Nuty głowy: szafran, whisky, aldehydy, tatarak
Nuty serca: irys, lawenda, aldehyd skórzany, absolut róży
Nuty bazy: akord skóry, piżma, wanilia
twórca: Bertrand Duchaufour
Zapachy Explosions d’Emotions to z pewnością coś nowego w ofercie L’Artisana. Trzy nietypowe „gourmandy”: drzewny, metaliczny i skórzany – mimo niecodziennych, osobliwych ingrediencji i ich odważnych zestawień – mają bardzo przystępny i noszalny charakter. Wszystkie pachną nieźle, noszą się przyjemnie, ale żaden z nich mnie nie zachwycił, żadne nie spowodował tytułowej „eksplozji emocji”. Być może dlatego, że akurat kategoria kulinarna nie jest moją ulubioną. Obiektywnie – z pewnością warto je przetestować, jeśli lubujemy się w zapachach zmysłowych, ciepłych, z kulinarnymi wtrętami i szukamy w tym zakresie nowych wrażeń.

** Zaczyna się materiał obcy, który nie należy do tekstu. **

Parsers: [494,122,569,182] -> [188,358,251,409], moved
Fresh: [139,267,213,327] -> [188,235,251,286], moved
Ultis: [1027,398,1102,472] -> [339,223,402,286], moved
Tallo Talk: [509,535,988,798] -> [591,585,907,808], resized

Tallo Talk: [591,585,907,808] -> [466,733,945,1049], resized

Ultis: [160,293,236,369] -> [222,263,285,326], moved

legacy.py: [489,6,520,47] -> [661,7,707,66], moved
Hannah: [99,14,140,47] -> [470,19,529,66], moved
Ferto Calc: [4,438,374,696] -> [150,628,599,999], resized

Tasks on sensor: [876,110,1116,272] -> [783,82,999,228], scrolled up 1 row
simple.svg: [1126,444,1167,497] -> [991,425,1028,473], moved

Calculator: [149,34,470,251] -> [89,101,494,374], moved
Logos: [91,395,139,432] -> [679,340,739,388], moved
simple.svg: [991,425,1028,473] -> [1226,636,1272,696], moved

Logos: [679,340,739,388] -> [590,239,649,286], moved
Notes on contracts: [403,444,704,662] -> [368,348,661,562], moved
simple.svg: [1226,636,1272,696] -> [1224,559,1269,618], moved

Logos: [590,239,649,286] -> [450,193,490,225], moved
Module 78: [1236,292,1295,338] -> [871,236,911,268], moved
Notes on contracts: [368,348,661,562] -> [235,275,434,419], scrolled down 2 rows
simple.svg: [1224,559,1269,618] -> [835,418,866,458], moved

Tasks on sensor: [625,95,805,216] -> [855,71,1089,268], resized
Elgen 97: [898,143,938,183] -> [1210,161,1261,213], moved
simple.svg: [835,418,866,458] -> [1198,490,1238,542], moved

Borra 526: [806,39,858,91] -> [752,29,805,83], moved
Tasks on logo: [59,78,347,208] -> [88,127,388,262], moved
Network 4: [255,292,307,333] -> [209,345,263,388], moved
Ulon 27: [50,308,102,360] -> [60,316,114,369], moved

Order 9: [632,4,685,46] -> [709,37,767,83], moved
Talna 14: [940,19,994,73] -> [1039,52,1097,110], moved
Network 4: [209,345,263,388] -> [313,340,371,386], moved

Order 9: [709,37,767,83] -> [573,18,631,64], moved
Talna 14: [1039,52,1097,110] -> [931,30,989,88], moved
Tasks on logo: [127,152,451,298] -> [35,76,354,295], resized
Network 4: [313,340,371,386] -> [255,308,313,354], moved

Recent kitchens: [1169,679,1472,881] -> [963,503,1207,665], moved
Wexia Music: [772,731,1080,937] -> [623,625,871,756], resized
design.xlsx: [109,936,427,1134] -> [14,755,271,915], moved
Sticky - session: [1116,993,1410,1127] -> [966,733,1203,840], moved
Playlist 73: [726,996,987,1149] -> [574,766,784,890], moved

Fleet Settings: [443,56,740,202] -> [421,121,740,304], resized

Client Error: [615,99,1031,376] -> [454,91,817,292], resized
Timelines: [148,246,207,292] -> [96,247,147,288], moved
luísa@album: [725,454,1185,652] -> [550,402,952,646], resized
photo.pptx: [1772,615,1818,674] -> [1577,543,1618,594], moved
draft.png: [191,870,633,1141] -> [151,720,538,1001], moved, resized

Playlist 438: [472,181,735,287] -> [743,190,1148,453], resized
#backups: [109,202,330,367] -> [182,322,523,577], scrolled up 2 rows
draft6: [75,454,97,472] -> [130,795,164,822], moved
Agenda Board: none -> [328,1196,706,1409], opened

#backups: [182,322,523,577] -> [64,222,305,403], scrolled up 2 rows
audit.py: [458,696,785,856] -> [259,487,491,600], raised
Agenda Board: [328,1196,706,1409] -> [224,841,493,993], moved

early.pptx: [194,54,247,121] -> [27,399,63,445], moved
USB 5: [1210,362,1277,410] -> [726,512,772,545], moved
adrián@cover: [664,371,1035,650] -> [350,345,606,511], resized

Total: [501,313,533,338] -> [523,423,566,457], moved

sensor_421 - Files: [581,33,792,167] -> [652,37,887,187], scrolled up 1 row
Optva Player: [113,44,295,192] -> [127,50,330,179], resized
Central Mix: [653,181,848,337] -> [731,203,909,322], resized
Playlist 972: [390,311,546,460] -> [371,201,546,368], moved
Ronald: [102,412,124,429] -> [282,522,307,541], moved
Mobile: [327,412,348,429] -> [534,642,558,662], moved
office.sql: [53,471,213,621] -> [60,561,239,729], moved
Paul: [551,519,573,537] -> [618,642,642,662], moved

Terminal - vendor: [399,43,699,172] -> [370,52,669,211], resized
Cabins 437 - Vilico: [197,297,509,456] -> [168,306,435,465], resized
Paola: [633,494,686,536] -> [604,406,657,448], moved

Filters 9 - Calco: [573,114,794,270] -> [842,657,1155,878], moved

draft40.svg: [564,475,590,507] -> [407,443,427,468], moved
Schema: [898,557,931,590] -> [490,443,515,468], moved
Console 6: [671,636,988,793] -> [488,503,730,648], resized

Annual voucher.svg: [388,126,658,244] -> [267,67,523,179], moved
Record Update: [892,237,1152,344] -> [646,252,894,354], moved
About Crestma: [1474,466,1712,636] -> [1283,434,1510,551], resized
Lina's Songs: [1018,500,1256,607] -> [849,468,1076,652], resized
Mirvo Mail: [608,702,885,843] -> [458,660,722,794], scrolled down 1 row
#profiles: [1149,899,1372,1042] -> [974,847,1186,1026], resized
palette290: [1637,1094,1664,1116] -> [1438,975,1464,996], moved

Mnie żaden z tych trzech zapachów nie przypadł do gustu. A jak je przetestowałem, to miałem natychmiastowe skojarzenie z fragmentem tekstu jednej z piosenek Pink, mianowicie: „This used to be a fun house, but now it’s full of evil clowns”
Cóż, mamy podobne odczucia, choć ja wobec dzieł Duchaufoura jestem nieco bezkrytyczny.
Czy może wiesz, dlaczego te perfumy nie są przedstawione na Fragrantice?
https://www.fragrantica.com/news/SOFITEL-and-L-ARTISAN-PARFUMEUR-partnership-2122.html
Doczytałem się, że są to perfumy dla domu.